Aimprensa informou, no dia 11, que o Dnit sabia, há mais de nove meses, que o trecho da BR-319 estava em “situação calamitosa”, com “riscos iminentes” aos motoristas e em situação de emergência.

O órgão dispensou licitação e contratou uma empresa para recuperar erosões em caráter emergencial no trecho da rodovia, no Amazonas, a um custo de R$ 33,8 milhões.

A empresa é a A G O Engenharia de Obras, sediada em Medianeira (PR). Além do contrato para cuidar das erosões, ela era responsável pela manutenção do trecho, em contratos que somam R$ 95 milhões.
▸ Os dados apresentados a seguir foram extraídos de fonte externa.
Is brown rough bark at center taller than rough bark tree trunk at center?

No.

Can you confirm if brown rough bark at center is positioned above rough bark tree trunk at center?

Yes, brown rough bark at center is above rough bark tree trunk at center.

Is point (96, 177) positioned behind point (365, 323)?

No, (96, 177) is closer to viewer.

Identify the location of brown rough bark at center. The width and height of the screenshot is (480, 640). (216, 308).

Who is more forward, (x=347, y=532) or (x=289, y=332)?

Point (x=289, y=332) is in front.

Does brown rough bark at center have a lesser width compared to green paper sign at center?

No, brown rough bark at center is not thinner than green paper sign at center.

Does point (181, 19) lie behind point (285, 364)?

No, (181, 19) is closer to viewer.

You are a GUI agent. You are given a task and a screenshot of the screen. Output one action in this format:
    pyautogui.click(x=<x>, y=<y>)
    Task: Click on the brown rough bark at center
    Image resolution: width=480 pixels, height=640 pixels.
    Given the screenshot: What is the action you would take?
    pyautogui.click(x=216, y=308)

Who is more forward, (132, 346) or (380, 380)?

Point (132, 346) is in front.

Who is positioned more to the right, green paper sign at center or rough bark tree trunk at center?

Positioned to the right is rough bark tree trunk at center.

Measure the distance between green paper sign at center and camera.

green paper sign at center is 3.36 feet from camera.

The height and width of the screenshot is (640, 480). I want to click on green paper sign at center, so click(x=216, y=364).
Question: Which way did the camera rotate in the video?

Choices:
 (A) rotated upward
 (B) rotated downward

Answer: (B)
Por falta de execução, os contratos de manutenção foram rescindidos pelo Dnit, 26 dias antes do desabamento das pontes. Uma nova empresa só foi contratada para serviços de manutenção em 21 de setembro, 19 dias depois das rescisões e uma semana antes da queda. O contrato de recuperação das erosões também foi rescindido pelo órgão federal.
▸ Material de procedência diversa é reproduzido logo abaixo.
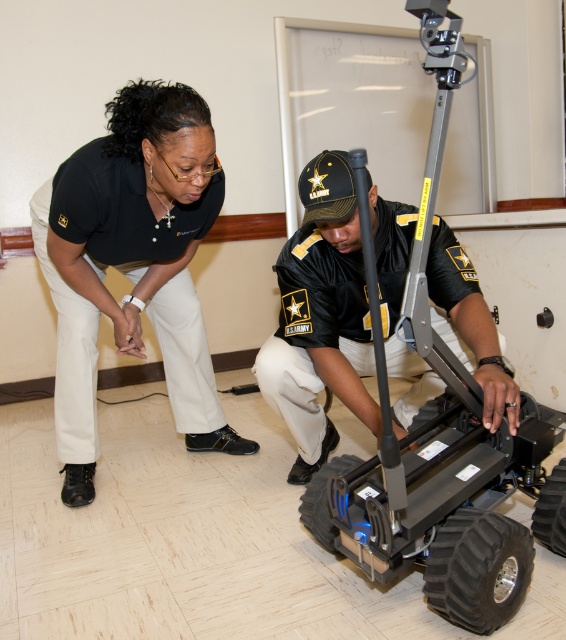
Question: Which point is closer to the camera taking this photo?

Choices:
 (A) (123, 323)
 (B) (435, 392)

Answer: (B)

Question: Which of the following is the farthest from the observer?

Choices:
 (A) black matte uniform at center
 (B) black uniform at left

Answer: (B)

Question: Can you confirm if black uniform at left is positioned to the left of black matte uniform at center?

Choices:
 (A) yes
 (B) no

Answer: (A)

Question: Is black uniform at left further to camera compared to black matte uniform at center?

Choices:
 (A) yes
 (B) no

Answer: (A)

Question: Does black uniform at left have a greater width compared to black matte uniform at center?

Choices:
 (A) yes
 (B) no

Answer: (A)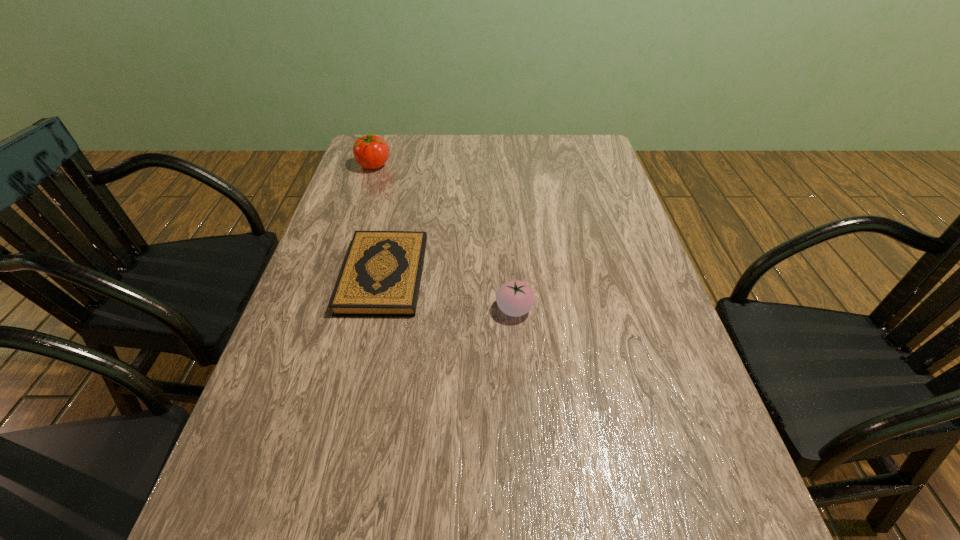
Locate an element on the screen. the left tomato is located at coordinates (371, 151).

Locate an element on the screen. the farthest object is located at coordinates (371, 151).

At what (x,y) coordinates should I click in order to perform the action: click on the second tallest object. Please return your answer as a coordinate pair (x, y). Looking at the image, I should click on (515, 298).

Identify the location of the rightmost object. (515, 298).

At what (x,y) coordinates should I click in order to perform the action: click on hardback book. Please return your answer as a coordinate pair (x, y). Looking at the image, I should click on (381, 275).

The width and height of the screenshot is (960, 540). What are the coordinates of `vacant space situated on the back of the left tomato` in the screenshot? It's located at [380, 148].

Find the location of `vacant space located 0.050m on the back of the right tomato`. vacant space located 0.050m on the back of the right tomato is located at coordinates (513, 280).

Find the location of `free space located on the front of the shortest object`. free space located on the front of the shortest object is located at coordinates (362, 375).

Locate an element on the screen. object that is at the far edge is located at coordinates (371, 151).

Where is `tomato present at the left edge`? This screenshot has height=540, width=960. tomato present at the left edge is located at coordinates (371, 151).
Ao todo, a empresa teve sete contratos rescindidos pelo órgão em setembro e outubro, no valor de R$ 279,5 milhões. Todos eles foram assinados no governo Jair Bolsonaro (PL).

Cinco dias após o desabamento da segunda ponte, o Dnit decidiu punir a A G O, em razão de descumprimento do contrato de manutenção do trecho da BR-319. O órgão do governo federal aplicou uma multa de R$ 971,1 mil e impediu a empresa de novas licitações e contratos por um ano. O MPF cobrou do Dnit uma explicação sobre os contratos com a A G O.
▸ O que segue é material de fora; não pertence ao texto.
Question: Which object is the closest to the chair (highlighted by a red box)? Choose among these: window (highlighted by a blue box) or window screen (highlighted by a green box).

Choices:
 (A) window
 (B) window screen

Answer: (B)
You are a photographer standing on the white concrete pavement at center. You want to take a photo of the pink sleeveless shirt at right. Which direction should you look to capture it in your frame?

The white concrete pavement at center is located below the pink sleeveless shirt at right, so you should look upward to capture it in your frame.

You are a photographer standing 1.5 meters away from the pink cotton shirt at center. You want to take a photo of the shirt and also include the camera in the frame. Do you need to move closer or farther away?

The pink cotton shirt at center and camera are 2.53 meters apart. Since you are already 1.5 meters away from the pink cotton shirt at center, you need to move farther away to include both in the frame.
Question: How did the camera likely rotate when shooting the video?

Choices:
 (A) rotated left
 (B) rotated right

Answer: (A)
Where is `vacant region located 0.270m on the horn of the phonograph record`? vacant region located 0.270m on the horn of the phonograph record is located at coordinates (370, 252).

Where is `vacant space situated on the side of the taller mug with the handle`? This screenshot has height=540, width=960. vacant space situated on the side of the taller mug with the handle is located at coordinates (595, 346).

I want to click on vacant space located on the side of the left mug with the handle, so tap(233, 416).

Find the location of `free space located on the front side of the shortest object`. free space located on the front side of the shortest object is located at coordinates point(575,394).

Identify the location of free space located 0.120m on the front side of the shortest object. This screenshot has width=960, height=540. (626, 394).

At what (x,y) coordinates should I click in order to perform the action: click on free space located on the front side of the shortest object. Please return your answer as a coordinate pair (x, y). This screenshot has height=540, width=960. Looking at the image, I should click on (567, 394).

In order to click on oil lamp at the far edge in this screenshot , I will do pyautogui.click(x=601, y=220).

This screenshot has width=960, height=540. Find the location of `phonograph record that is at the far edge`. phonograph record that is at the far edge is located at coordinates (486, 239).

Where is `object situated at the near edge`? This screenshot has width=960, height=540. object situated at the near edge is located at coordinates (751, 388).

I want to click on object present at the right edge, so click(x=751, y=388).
O órgão afirmou à Procuradoria que apenas 36,91% do contrato para recuperação de erosões foram executados, “não havendo assim conclusão integral do mesmo”.

Os documentos enviados ao MPF mostram que existia um “processo erosivo avançado” no km 23,11, que é exatamente o quilômetro onde estava a ponte sobre o rio Curuçá. O serviço no quilômetro aparece como “não executado” pela A G O.
“O contrato foi celebrado em pleno inverno amazônico, final de janeiro de 2022, e a fiscalização autorizou somente parte dos serviços devido à água dos rios estar sobre a pista. A rescisão se deu por término do prazo de execução”, disse a empresa, em nota. “Não há pagamento antecipado, somente se paga aquilo que é medido e atestado pela fiscalização do Dnit.”

A A G O disse não ter sido acionada para recuperar erosão no km 23,11. “Não há nenhuma relação com a queda da ponte. A A G O não tinha nenhum contrato de manutenção no dia anterior à queda.” Em nota, o Dnit afirmou que investiga as causas do desabamento e os responsáveis pelo que ocorreu. “Sobre a empresa A G O, os contratos foram encerrados e processos de apuração de responsabilidade foram instaurados, culminando em penalidades à empresa.”
Uma passagem “seca” sobre o rio Autaz Mirim foi concluída e o tráfego foi liberado, conforme o órgão. “Com relação à transposição sobre o rio Curuçá, o Dnit já executou os acessos necessários para a atracação da balsa que irá realizar a travessia”, disse.